Ungkapan “Aku tahu; Aku mengetahui segala sesuatu” bagiku menjadi jaminan iman, harapan dan kasihku pada-Nya. Mengapa aku perlu mengandalkan-Nya? Dia tahu segala sesuatu.Tentu tentang diriku, hidupku dan semuanya. Karena Dialah Pemilik masa lalu, masa kini, dan masa depan. Aku jadi teringat pengakuan Simon Petrus: “Tuhan, Engkau tahu segala sesuatu; Engkau tahu bahwa aku mengasihi-Mu.”
Jika tidak ada yang tersembunyi di hadapan-Nya, untuk apa aku malu datang kepada-Nya membawa dosaku? Ia sudah tahu sebelum aku sadar aku telah berdosa. Dan justru karena Ia tahu, Ia tahu pula bagaimana menyembuhkan dan menyelamatkanku. Memasuki hari ketiga masa Pra paska ini, sungguh saya merasa diajar, dituntun Tuhan melalui SKR untuk merenung tentang kasih dan keutamaan kerendahan hati, yang menjadi dasar mengapa Dia rela menderita sengsara, wafat untuk menyelamatkan aku.

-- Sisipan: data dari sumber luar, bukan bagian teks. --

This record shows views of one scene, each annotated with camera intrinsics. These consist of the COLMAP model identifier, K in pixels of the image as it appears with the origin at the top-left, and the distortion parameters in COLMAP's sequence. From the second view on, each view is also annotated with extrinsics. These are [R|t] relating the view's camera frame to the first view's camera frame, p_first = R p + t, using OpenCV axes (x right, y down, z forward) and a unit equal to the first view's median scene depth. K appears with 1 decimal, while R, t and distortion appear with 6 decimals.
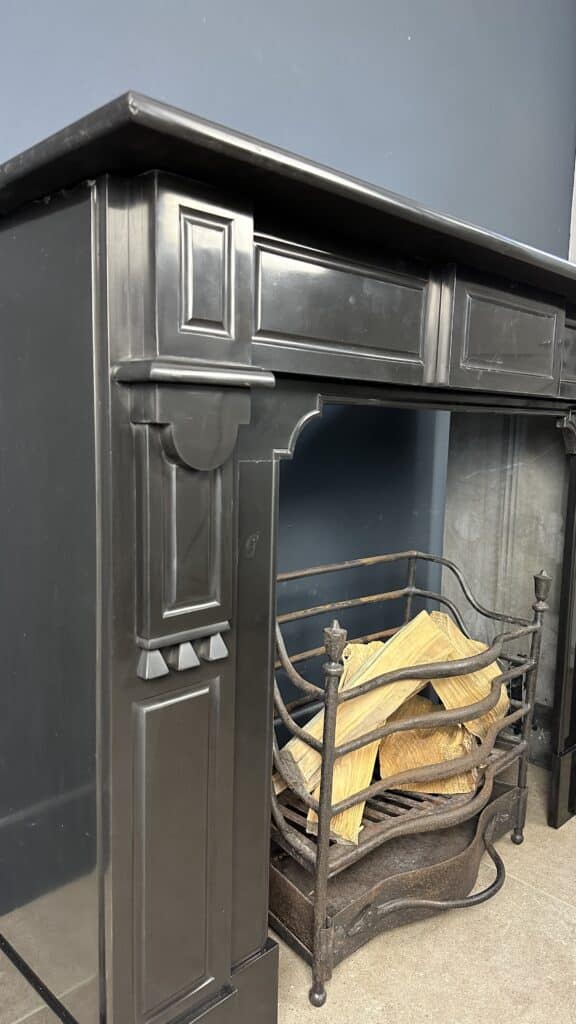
lens RADIAL K [[727.5, 0, 272.7], [0, 727.5, 507.9], [0, 0, 1]] dist [0.004828, -0.028332]
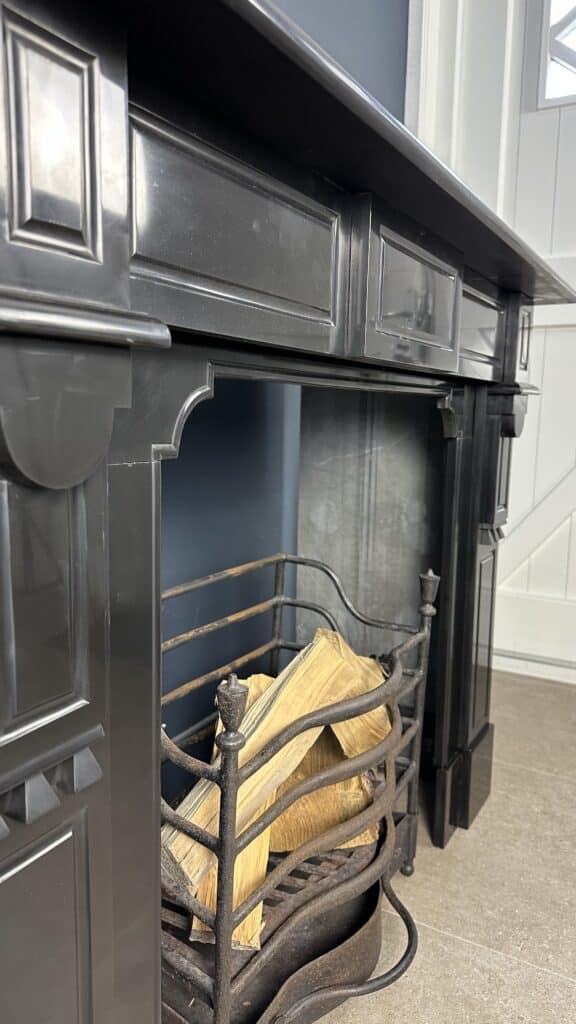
lens RADIAL K [[727.5, 0, 285.1], [0, 727.5, 502.2], [0, 0, 1]] dist [0.004828, -0.028332]
pose [[0.958578, -0.039585, 0.282065, -0.056527], [0.033691, 0.999101, 0.025717, -0.032291], [-0.282830, -0.015148, 0.959050, 0.256492]]
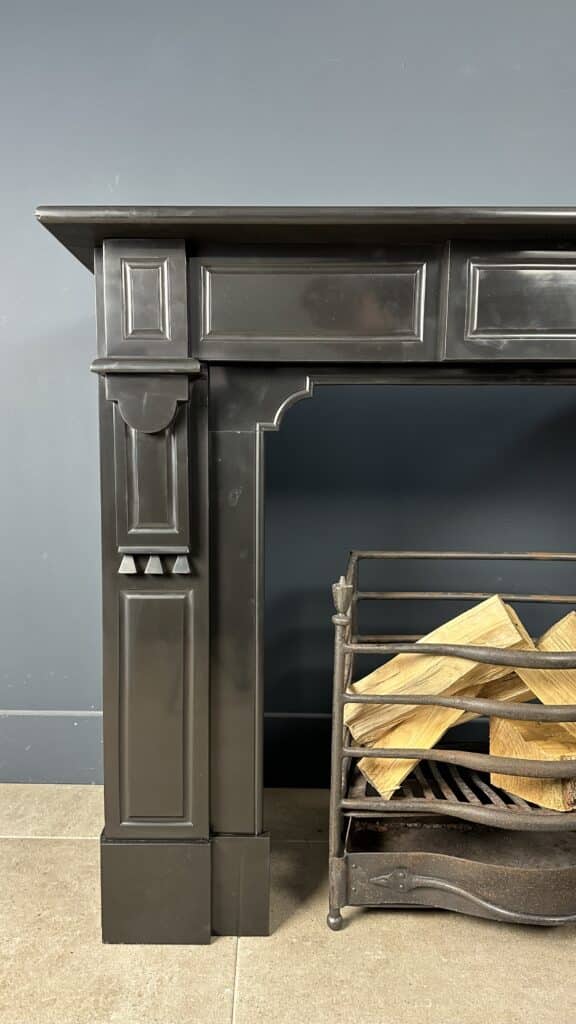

Yang paling indah bagiku: keagungan kasih sejati dan kerendahan hati bukan hanya Dia ajarkan—itulah jati diri-Nya sendiri. Dan inilah yang akan terus kurenungkan dalam hari-hari istimewa selama masa ini yang kiranya membawa pertobatan, perubahan dan pembaharuan batinku, dari hari ke hari, sampai kepada kebangkitan dan hidup baru dalam Dia _tidak perlu tunggu dalam Perayaan paskah tapi bangkit hari demi hari.
Sungguh indah kasih Tuhan bagiku, bagi SKR. Dan aku sadar dibutuhkan rahmat kerendahan hati yang besar untuk berjalan bersama Sang Yang Maha Tahu. Tidak mudah, tapi aku mau berjuang. Aku yakin, Dia yang maha tahu pasti menopang aku dengan rahmat-Nya. Yesus, Engkau andalanku.